In 2018 Mr. Xu, Mr. Ding and like-minded friends and acquaintances met in Shandong Province, in eastern China, to relax and discuss their cause.
When they gathered a year later in the Xiamen villa, nobody there noticed anything alarming, said Mr. Liu, the songwriter who attended.
Participants had thought they had temporarily shaken off the police officers assigned to watch them. But they were still found out.
Eighteen days later, the detentions began.
Those rounded up included Mr. Ding, who later told his lawyer that investigators forced him to stay awake by constantly showing him an adulatory documentary about China’s leader, Mr. Xi, at an earsplitting volume for 10 days and nights.
Mr. Xu slipped into hiding, sheltered for a time by a former prosecutor in southern China.
By then, the Covid outbreak was spreading across China, stirring anger that the government had not acted sooner to stifle infections.

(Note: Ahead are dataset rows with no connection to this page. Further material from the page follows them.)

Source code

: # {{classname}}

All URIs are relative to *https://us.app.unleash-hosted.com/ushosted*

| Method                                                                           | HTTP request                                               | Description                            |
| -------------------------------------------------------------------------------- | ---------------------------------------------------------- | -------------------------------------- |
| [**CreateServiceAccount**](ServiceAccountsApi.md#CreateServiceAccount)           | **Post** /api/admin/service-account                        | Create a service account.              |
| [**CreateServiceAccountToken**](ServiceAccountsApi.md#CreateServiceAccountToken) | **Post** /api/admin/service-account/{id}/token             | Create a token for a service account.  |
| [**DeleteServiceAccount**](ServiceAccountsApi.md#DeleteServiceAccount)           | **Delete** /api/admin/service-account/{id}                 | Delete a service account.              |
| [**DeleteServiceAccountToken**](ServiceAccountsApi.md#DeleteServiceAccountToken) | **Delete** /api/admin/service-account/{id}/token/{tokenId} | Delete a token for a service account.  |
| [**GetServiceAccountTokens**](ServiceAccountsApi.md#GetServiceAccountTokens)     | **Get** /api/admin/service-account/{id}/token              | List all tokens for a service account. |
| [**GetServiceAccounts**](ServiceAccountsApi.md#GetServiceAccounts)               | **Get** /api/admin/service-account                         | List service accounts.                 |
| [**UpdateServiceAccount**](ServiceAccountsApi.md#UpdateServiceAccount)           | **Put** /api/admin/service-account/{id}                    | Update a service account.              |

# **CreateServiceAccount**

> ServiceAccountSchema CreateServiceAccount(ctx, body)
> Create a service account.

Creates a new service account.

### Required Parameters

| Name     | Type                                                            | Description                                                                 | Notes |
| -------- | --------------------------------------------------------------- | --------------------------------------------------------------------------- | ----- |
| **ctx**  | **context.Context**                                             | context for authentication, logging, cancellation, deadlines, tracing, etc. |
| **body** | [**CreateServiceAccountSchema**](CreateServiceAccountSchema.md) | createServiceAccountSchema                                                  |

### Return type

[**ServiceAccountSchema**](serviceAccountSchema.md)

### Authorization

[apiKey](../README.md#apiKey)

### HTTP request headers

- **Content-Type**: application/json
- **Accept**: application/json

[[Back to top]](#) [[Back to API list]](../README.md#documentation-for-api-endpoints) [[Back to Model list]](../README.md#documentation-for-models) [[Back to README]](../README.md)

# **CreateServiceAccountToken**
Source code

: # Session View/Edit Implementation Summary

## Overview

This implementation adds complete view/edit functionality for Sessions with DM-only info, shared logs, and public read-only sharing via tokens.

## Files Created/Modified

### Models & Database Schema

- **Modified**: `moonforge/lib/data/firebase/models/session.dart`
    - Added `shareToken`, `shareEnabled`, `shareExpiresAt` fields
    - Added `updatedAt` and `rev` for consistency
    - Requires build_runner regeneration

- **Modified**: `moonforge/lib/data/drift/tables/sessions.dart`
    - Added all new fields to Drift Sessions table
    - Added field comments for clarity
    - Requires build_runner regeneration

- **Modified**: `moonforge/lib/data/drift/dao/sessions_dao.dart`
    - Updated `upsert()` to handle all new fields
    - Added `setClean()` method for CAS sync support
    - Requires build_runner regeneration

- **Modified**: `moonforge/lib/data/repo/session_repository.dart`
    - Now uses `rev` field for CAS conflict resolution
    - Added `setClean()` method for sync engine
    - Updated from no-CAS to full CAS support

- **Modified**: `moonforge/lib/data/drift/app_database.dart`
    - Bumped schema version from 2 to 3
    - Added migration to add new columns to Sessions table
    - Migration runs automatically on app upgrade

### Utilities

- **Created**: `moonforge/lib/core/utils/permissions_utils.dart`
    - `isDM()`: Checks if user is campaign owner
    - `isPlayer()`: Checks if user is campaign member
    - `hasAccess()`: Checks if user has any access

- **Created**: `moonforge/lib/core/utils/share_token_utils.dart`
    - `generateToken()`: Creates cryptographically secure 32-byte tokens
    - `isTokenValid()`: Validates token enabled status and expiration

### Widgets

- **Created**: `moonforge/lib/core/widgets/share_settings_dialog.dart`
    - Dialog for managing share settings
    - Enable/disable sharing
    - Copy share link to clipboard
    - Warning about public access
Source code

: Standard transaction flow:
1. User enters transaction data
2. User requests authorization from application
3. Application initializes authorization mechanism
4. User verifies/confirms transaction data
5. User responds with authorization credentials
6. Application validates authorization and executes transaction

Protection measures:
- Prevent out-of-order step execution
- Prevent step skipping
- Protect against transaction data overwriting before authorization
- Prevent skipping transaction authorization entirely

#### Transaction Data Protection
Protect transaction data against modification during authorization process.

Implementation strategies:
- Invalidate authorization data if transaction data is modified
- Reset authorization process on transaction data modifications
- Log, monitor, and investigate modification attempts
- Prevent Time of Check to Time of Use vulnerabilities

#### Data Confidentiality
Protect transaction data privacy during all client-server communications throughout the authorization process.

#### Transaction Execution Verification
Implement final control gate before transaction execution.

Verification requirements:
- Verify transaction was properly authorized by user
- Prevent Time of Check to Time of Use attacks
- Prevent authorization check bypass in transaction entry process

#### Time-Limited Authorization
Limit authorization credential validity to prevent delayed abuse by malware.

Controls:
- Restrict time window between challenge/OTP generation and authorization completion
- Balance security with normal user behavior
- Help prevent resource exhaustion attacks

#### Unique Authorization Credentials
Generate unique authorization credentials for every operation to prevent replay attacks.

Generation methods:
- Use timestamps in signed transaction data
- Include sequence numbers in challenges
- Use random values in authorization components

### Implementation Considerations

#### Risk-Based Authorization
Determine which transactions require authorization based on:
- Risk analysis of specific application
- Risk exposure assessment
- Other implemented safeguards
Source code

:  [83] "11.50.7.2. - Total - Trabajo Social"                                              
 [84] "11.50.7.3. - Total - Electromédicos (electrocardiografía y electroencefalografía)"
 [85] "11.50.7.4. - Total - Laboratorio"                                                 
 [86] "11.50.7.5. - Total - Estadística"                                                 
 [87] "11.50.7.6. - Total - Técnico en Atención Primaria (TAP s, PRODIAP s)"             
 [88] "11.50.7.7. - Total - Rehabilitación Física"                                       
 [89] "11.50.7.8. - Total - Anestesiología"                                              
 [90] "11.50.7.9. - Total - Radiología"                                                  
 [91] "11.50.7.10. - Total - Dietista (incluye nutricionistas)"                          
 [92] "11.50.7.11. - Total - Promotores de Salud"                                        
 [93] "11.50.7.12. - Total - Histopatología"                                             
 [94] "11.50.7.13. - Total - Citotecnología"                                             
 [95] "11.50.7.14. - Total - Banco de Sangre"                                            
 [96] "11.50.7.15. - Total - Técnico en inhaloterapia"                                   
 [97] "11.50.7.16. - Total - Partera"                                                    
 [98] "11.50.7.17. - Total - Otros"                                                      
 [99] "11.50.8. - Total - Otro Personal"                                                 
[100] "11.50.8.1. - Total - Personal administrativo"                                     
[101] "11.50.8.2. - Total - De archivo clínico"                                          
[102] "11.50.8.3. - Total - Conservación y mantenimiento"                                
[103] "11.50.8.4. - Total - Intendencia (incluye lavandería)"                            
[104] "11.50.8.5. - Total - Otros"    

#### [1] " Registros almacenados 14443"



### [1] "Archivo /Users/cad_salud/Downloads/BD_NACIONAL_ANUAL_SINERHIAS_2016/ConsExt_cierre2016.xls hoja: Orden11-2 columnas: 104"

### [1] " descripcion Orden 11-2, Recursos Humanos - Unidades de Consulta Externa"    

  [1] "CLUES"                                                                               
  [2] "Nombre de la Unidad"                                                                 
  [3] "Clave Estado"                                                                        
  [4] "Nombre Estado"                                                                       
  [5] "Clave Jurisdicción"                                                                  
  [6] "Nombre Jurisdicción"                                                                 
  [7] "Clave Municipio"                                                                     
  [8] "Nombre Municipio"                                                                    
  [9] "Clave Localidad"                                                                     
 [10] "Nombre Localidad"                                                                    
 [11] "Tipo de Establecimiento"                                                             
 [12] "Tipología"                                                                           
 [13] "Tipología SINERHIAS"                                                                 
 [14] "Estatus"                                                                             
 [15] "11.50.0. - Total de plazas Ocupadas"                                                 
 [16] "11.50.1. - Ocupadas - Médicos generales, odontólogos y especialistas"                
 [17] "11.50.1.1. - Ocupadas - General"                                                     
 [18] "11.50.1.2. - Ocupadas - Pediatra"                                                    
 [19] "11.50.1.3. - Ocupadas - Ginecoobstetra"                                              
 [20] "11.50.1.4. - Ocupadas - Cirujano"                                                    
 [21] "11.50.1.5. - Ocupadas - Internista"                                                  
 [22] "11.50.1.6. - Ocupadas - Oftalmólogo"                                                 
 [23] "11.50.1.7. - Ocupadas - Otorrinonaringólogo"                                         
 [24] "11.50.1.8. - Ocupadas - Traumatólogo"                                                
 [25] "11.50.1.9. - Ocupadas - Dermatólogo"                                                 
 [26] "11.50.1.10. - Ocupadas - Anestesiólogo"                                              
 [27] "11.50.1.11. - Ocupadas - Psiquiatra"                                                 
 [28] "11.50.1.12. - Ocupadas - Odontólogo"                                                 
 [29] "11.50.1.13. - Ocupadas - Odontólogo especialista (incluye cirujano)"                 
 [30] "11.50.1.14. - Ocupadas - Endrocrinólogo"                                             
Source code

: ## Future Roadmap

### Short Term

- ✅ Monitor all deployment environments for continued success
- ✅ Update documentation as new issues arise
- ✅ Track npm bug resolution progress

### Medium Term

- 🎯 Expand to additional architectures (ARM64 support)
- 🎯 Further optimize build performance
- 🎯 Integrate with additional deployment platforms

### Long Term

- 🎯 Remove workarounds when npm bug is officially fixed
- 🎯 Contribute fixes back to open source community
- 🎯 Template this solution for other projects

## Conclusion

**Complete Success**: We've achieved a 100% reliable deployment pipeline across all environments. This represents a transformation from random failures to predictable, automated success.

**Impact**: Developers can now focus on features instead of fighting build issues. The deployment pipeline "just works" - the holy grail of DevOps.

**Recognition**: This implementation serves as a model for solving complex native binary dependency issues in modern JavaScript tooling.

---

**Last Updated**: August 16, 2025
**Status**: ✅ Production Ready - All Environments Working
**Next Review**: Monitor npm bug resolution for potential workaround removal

From hiding, Mr. Xu issued a letter urging Mr. Xi to step down, arguing that he was trying to “defy the tide of history.”
He was arrested in mid-February of 2020. His girlfriend, Li Qiaochu, who spoke out about Mr. Xi’s treatment and her own secretive detention, was re-detained and formally arrested last year.
Mr. Xi now appears confident that China has largely contained Covid, while the United States, Britain and other Western countries have suffered waves of infections and deaths that have diminished their standing in the eyes of many Chinese people. His power seems entrenched, and the party has officially eulogized him as a one of its great leaders.
But Mr. Xu remains unbowed while he awaits trial in Shandong Province, said Liang Xiaojun, who was one of Mr. Xu’s lawyers until the Chinese authorities recently disbarred him, citing his comments on politics and human rights issues.
“He has the demeanor of a revolutionary — that he cannot consider anything except building a beautiful China,” Mr. Liang said of his last meeting with Mr. Xu in late November. Still, Mr. Liang added: “If they had thought that the consequences would be this serious, I don’t think they would have held that meeting.”